Re: [PATCH 1/3] Revert "x86/retpoline: Remove .text..__x86.return_thunk section"

From: Josh Poimboeuf
Date: Wed Oct 11 2023 - 22:28:06 EST


On Thu, Oct 12, 2023 at 12:35:13AM +0200, Peter Zijlstra wrote:
> On Wed, Oct 11, 2023 at 09:28:43AM -0700, Josh Poimboeuf wrote:
> > On Wed, Oct 11, 2023 at 09:41:42AM +0200, Peter Zijlstra wrote:
> > > > +++ b/tools/objtool/check.c
> > > > @@ -1610,6 +1610,15 @@ static int add_jump_destinations(struct objtool_file *file)
> > > > return -1;
> > > > }
> > > >
> > > > + /*
> > > > + * Since retpolines are in the same section as the return
> > > > + * thunk, they might not use a relocation when branching to it.
> > > > + */
> > > > + if (jump_dest->sym && jump_dest->sym->return_thunk) {
> > > > + add_return_call(file, insn, true);
> > > > + continue;
> > > > + }
> > >
> > > *urgh*... I mean, yes, that obviously works, but should we not also have
> > > the retpoline thingy for consistency? That case makes less sense though
> > > :/
> >
> > Consistency with what?
>
> the reloc case; specifically, I was thinking something along these
> lines:
>
> if (jump-dest->sym && jump_dest->sym->retpoline_thunk) {
> add_retpoline_call(file, insn);
> continue;
> }
>
> Then both reloc and immediate versions are more or less the same.

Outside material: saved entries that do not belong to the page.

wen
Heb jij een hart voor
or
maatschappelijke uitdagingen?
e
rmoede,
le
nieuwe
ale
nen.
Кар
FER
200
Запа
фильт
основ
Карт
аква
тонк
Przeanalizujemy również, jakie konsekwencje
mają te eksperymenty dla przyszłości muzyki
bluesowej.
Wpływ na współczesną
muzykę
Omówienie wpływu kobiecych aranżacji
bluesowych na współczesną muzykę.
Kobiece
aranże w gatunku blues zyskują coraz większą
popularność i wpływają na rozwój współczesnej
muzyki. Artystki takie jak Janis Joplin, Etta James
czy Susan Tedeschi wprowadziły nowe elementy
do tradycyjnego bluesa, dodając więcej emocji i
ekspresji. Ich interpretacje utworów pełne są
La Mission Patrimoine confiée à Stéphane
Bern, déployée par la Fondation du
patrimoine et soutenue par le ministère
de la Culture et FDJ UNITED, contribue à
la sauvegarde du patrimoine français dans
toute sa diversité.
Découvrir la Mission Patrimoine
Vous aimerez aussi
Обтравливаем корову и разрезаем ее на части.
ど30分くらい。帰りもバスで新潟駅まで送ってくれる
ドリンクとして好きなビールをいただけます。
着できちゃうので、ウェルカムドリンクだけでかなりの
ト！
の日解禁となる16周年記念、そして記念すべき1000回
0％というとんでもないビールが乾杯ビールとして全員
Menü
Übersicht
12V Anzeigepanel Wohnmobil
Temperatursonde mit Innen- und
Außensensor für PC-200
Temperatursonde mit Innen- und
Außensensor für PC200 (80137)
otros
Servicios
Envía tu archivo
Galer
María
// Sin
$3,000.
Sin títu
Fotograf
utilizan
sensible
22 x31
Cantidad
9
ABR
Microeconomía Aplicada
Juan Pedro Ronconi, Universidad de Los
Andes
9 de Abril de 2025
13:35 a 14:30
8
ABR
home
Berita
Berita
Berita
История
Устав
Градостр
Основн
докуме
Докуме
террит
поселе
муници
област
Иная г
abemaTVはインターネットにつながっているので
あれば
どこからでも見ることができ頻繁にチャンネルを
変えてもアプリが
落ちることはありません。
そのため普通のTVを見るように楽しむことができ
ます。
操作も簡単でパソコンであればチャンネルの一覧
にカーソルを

Ok, I see. If somebody were to do a {JMP,CALL}_NOSPEC somewhere in
retpoline.S, it would break similarly.

It doesn't hurt to add that to the patch, that way retpoline/rethunk
site detection is all handled the same.

> > The extra section seems pointless but maybe I'm missing something.
>
> By having the section things are better delineated I suppose, be it
> retpolines or rethunks, all references should be to inside the section
> (and thus have a reloc) while within the section there should never be
> a reference to itself.

As far as delineating things goes, a good argument could be made to
instead do that on the source code level. i.e., put the rethunk code in
rethunk.S rather than retpoline.S. Incidentally, that would also fix
this problem.

>From an object code standpoint, objtool is the only one who cares about
the relocs. It's a good idea to make objtool more robust against
non-relocs regardless, as the reloc assumption could always be broken
later by LTO.

BTW, I wonder if we can also get rid of .text..__x86.indirect_thunk and
just put most of the retpoline/rethunk code in .text (other than than
the SRSO aliasing hacks which still need special placement).

--
Josh